When I let go and I let life happen, it does. When I did the Free Business Portraits for the Unemployed I expected nothing in return. I wanted to give back to those less fortunate than I am and I know how it feels to be suddenly out of a job, the emotional toll it takes. I felt that if I could do something nice and help people smile when life was difficult then I would feel good about what I was doing and I did.  Even the local media got involved and my name was all over the world for a lot longer than just 15 minutes.

 

So many people told me that this was the best thing I could do for publicity for my business. You know how much work I got as a result of that? Zip, zero, nada. But that was OK because that isn’t why I was doing it. When I looked for a reward I got none, when I was doing it just to help I got famous.

 

Many times we don’t know what we get when we put out the positives and good efforts. Sure we might get a raise next year and sure our children may care for us when we get old, but do we know that is going to happen? Sometimes we don’t even know we are doing the next right thing.

 

I think it was 10 or 11 years ago and I was still in the corporate world; I was working for a software firm in Philadelphia and I was in charge of the support department. I forget why but I needed another tech and in those days techs weren’t as easy to find as they are today (amazing what changes in just 10 years), especially ones that understood large format image printing.

 

I noticed this one man working in our shipping department and while I was helping pack up a large shipment I asked him some basic questions about computers. He had no formal computer training and had never held a support position before but he knew instinctively how to logically troubleshoot and come to a solution.  A true “diamond in the rough”; but there was a problem.

 

This young man had a run in with the law. He had been arrested and was awaiting trial and he was pleading guilty. He would most likely get probation but that conviction would make him ineligible  for the position per company policy. Something told me that his past didn’t matter. What had gotten him to this point in his life was just a path and it was what made him the man he was, but it didn’t define the type of man I was looking at. I took a risk and I fought to get him on my team and I won. I won with conditions of course; if he failed, I was out of a job too.

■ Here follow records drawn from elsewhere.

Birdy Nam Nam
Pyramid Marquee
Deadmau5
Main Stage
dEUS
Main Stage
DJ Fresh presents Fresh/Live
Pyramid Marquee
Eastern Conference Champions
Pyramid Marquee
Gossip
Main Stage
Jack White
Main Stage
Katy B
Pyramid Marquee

I took a risk and it paid off in a great way. He eventually became the supervisor of that support team and he made IT his career. He was a true success story and I was glad to know him. I never thought anything of it really though, I knew he was going to do well and I knew he had the knack to be good at it. When he was successful I felt it was as it was supposed to be, that was all there was to it.

 

This past weekend I found out there was more to the story. You see that man invited me to his wedding and again, we have stayed in touch over the years so no big deal. I hadn’t met his wife to be yet but I had heard a lot about her. At the reception he introduced me to her and what he said floored me. He said, “This is the man that believed in me and put me on the right path.” His new wife knew immediately who I was. I was blown away.

 

I didn’t expect that. I wasn’t prepared in any way to be a part of the turning point for him, I was just doing what I always try to do: the next right thing. He made something of the opportunity; he did what he needed to do and he made the life for himself that he has today. I am humbled by the words he used to introduce me to the love of his life.

 

I didn’t do anything, he did it all. Then he gave me the rewards.